本文
説明

紙又は板紙の製造方法

本発明は紙又は板紙製品の製造方法に関し、この方法は、紙又は板紙製品の少なくとも1つの層を形成する、繊維を含む完成紙料を第1ヘッドボックスに供給するステップ、紙又は板紙製品の少なくとも1つのさらなる層を形成する、高コンシステンシー非繊維組成物を前記ヘッドボックスに供給するステップ、及び層を、多層ウェブを形成するワイヤ上に導き、多層ウェブがさらに脱水され乾燥されて紙又は板紙製品を生成するステップを含む。本発明は、さらに、前記方法に従って製造される紙又は板紙、及び前記方法において使用されるヘッドボックスに関する。

【発明の詳細な説明】
【技術分野】
【0001】
発明の分野
本発明は、高コンシステンシー非繊維層を含む、多層の紙又は板紙製品の製造方法に関する。本発明は、さらに、前記方法によって製造される紙又は板紙製品、及び前記方法で使用されるヘッドボックスに関する。
【背景技術】
【0002】
多層紙の製造は、単一ステップにおける1つのヘッドボックスの使用によるかあるいは幾つかのヘッドボックス及びワイヤ若しくは形成ユニットの使用のいずれかによって行うことができる。努力目標は、筋や繊維塊のない平滑な繊維層、すなわち、良好な地合を有する層を生成することである。

提供データ

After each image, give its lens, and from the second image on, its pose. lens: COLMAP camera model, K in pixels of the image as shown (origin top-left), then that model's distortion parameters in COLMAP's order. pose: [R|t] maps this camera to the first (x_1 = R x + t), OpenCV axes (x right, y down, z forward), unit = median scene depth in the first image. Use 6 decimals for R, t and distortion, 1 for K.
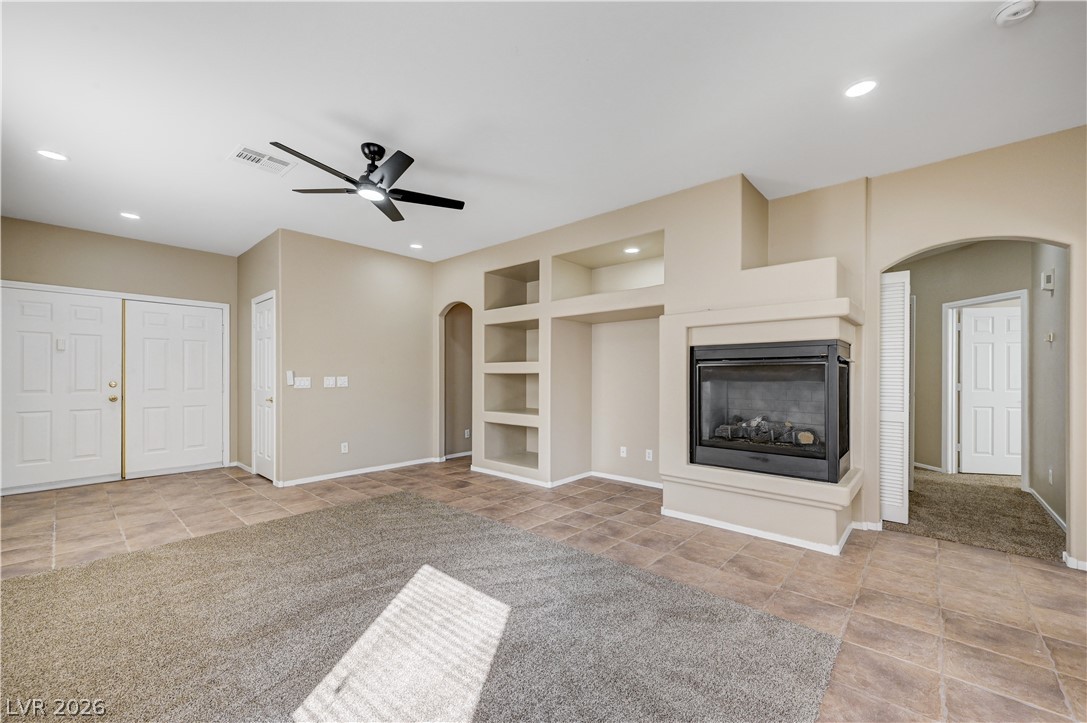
lens RADIAL K [[429.7, 0, 549.0], [0, 429.7, 374.5], [0, 0, 1]] dist [-0.003285, 0.000546]
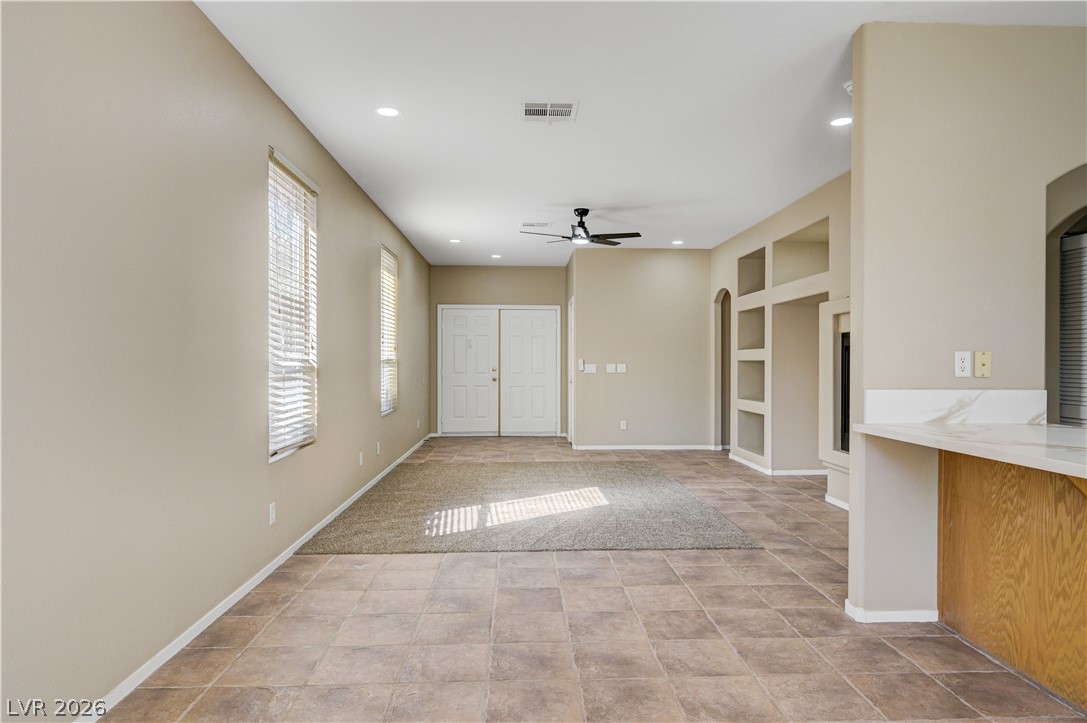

取り組む目標
本文のうち、「本発明は紙又は板紙製品の製造」という語句を含む箇所から始め、「方法で使用されるヘッドボックスに関する。」の直後で終わる部分を一字一句変えずに抜き出してください。 データは本文とは別個の資料です。

演習の解答
本発明は紙又は板紙製品の製造方法に関し、この方法は、紙又は板紙製品の少なくとも1つの層を形成する、繊維を含む完成紙料を第1ヘッドボックスに供給するステップ、紙又は板紙製品の少なくとも1つのさらなる層を形成する、高コンシステンシー非繊維組成物を前記ヘッドボックスに供給するステップ、及び層を、多層ウェブを形成するワイヤ上に導き、多層ウェブがさらに脱水され乾燥されて紙又は板紙製品を生成するステップを含む。本発明は、さらに、前記方法に従って製造される紙又は板紙、及び前記方法において使用されるヘッドボックスに関する。

【発明の詳細な説明】
【技術分野】
【0001】
発明の分野
本発明は、高コンシステンシー非繊維層を含む、多層の紙又は板紙製品の製造方法に関する。本発明は、さらに、前記方法によって製造される紙又は板紙製品、及び前記方法で使用されるヘッドボックスに関する。